I was involved in research into artificial intelligence in the early days. Consequently, I found this article fascinating as it details progress that was over the horizon at that time. It shows that some of the dreams of the pioneers in this field have been realized and the bright sparks fostering developments have moved on to more advanced objectives.

There is talk about these machines doing most of the advanced thinking for society. There is, however, no mention in the article of certain practical limitations that will ensure that the developing dreams cannot be realized. These machines cannot replace humans for a fundamental reason. People reproduce naturally. Input of air, food and water enables their operation and development and these are readily available. These inputs provide the materials and energy necessary for this purpose. The food provides the wide range of chemical compounds and trace elements that drives metabolism. Limitations on food and water supply could well limit future global population growth but that does not affect this natural reproductive principle. This process that has operated for eons and there is no reason why it should stop.

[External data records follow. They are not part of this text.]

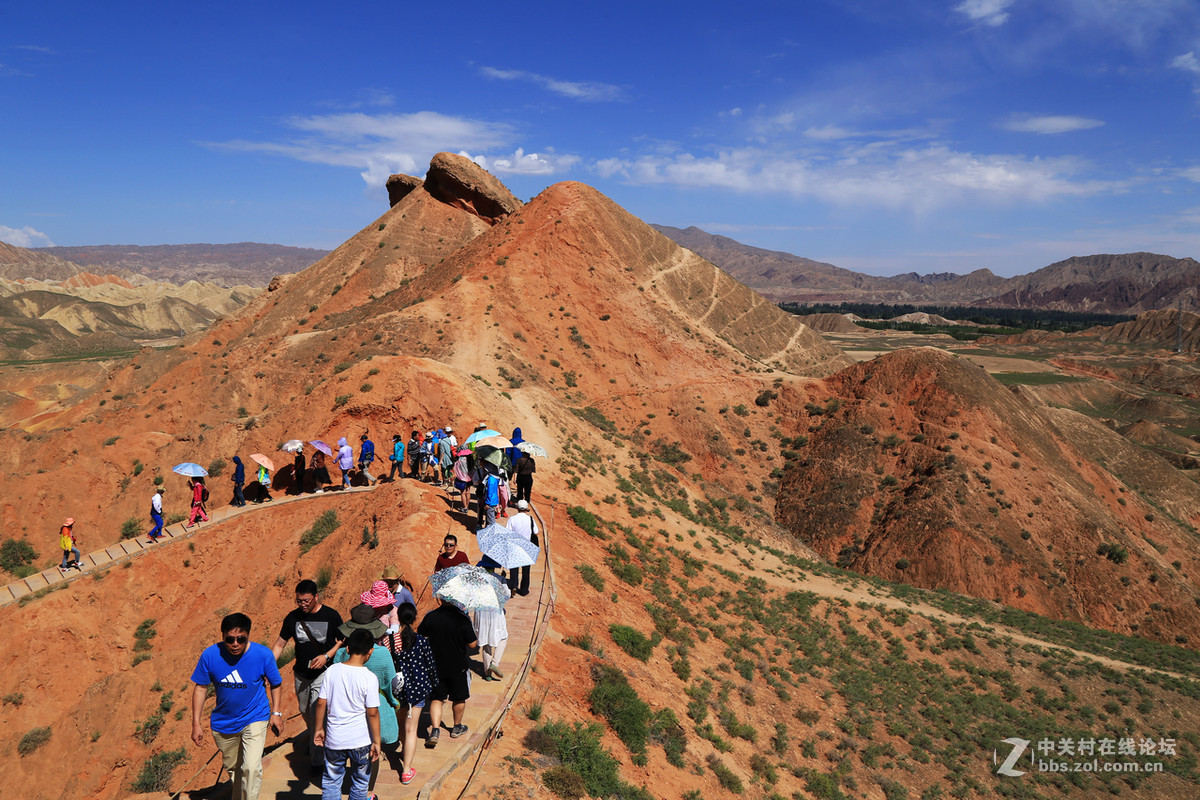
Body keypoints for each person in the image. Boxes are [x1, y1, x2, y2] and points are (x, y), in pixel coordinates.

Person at [190, 612, 283, 800]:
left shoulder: (263, 655)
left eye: (241, 639)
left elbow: (276, 683)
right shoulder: (210, 655)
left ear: (248, 635)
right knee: (234, 769)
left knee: (251, 768)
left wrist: (276, 713)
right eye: (230, 639)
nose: (235, 644)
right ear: (222, 636)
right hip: (224, 722)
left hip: (255, 716)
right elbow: (200, 688)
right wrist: (196, 724)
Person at [272, 580, 344, 771]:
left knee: (315, 710)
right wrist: (268, 667)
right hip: (301, 674)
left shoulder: (331, 616)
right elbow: (280, 644)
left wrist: (326, 656)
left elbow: (342, 641)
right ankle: (315, 736)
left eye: (306, 601)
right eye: (299, 601)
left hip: (324, 673)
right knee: (304, 710)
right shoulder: (292, 618)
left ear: (316, 597)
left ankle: (317, 759)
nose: (302, 604)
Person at [334, 609, 397, 798]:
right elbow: (389, 683)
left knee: (352, 747)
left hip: (348, 707)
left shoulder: (342, 653)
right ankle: (368, 792)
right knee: (372, 751)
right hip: (375, 706)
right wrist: (393, 701)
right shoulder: (382, 653)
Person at [313, 629, 381, 800]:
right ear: (370, 651)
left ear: (347, 648)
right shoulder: (370, 678)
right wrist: (376, 741)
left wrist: (319, 728)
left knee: (331, 781)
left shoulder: (332, 671)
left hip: (334, 738)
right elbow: (372, 713)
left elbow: (321, 703)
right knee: (360, 782)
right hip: (361, 740)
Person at [417, 599, 478, 747]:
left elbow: (421, 633)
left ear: (440, 598)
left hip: (436, 665)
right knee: (459, 698)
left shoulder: (431, 616)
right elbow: (472, 644)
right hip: (458, 666)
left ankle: (435, 730)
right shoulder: (462, 619)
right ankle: (457, 727)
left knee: (437, 698)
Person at [394, 602, 437, 784]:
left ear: (398, 618)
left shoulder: (390, 642)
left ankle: (405, 750)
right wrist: (434, 683)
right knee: (411, 729)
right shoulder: (421, 641)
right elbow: (430, 664)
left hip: (398, 690)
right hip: (418, 690)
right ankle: (406, 770)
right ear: (414, 619)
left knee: (402, 724)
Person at [474, 585, 511, 681]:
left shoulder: (477, 582)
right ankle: (494, 663)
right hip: (495, 613)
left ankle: (487, 674)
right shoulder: (498, 580)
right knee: (503, 637)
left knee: (486, 643)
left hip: (481, 614)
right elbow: (507, 594)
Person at [506, 499, 539, 597]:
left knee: (514, 568)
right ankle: (524, 590)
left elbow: (507, 532)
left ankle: (513, 586)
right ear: (526, 508)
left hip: (515, 546)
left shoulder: (512, 519)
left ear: (517, 508)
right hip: (527, 547)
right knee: (526, 570)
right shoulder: (530, 519)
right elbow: (536, 532)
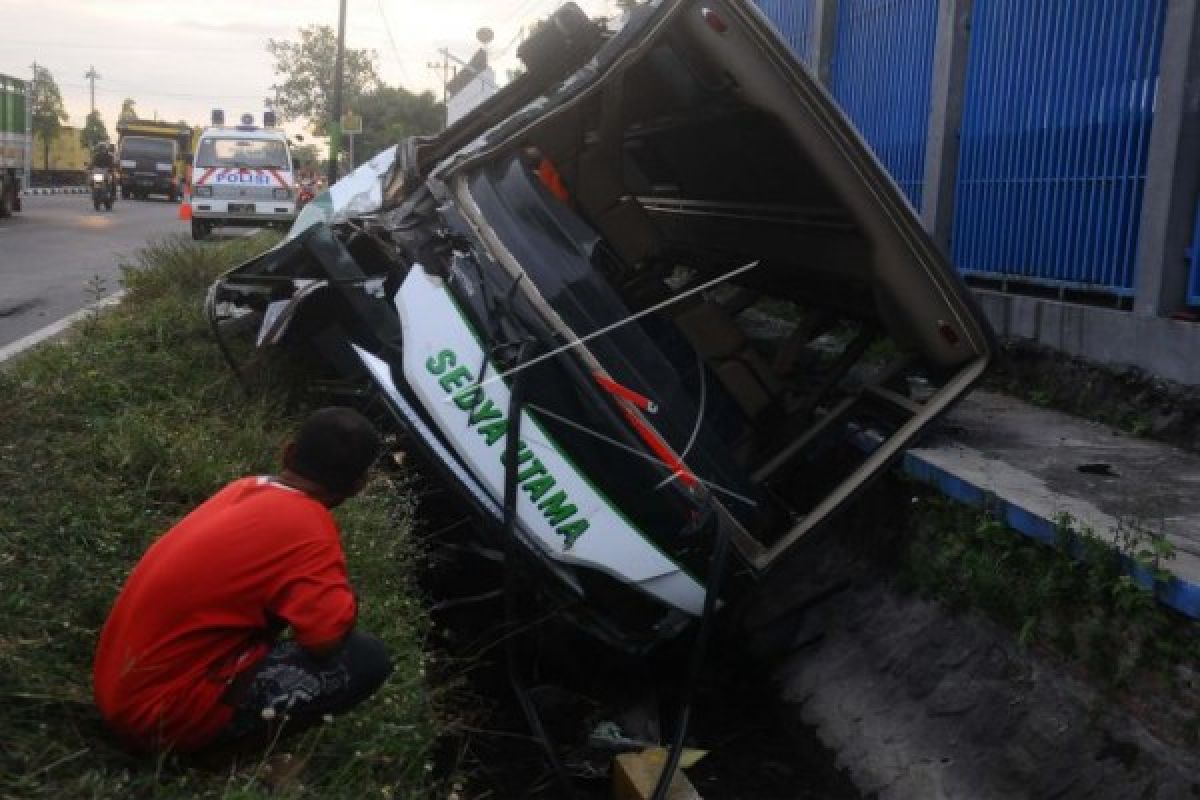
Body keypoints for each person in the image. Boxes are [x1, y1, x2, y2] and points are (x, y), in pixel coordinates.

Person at [93, 407, 392, 754]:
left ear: (288, 452)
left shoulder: (241, 489)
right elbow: (325, 640)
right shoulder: (311, 533)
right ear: (358, 486)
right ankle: (220, 755)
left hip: (115, 686)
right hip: (157, 719)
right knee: (367, 658)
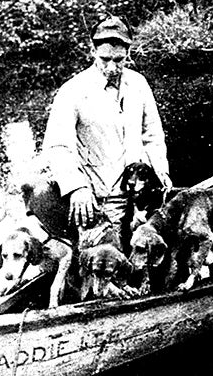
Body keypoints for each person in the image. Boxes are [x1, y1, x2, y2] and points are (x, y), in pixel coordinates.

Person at [40, 15, 170, 250]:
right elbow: (58, 147)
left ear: (128, 53)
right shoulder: (72, 91)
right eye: (105, 59)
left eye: (119, 60)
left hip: (139, 194)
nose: (112, 68)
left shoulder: (139, 84)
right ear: (93, 51)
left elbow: (153, 136)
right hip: (99, 199)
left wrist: (161, 172)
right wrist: (76, 187)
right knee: (107, 260)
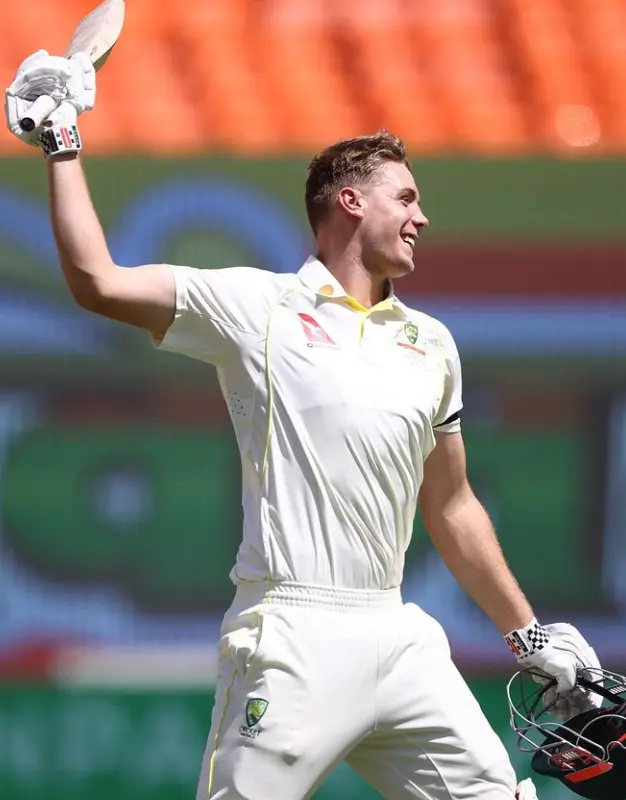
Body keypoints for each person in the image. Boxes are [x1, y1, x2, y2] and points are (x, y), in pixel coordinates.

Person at [5, 50, 603, 800]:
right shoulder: (258, 307)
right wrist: (63, 142)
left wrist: (527, 634)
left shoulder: (432, 344)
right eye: (407, 198)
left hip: (397, 632)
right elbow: (97, 282)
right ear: (351, 201)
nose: (422, 217)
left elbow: (451, 504)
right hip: (290, 634)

On the other hand, the machines that provide artificial intelligence are not naturally reproductive. They are made of minerals that have to be extracted from ore bodies and processed. This can be done in the future by using the flow of energy from insolation but the current driving force is energy from irreplaceable crustal materials such as oil, gas and coal. The state of these natural resources is the result of constructive natural forces operating slowly over eons. The machines are built using some of these irreplaceable natural resources. These machines age due to the impact of natural forces. They can sometimes be replaced by other machines having the same fundamental weakness. The production of thinking machines is an unsustainable process. I wonder whether these thinking machines will inform the human species of this fundamental truth before their demise!

yueyuebarbara wrote:
Feb 19th 2011 4:02 GMT

I am still wondering whether we could one day invent a computer with human feelings?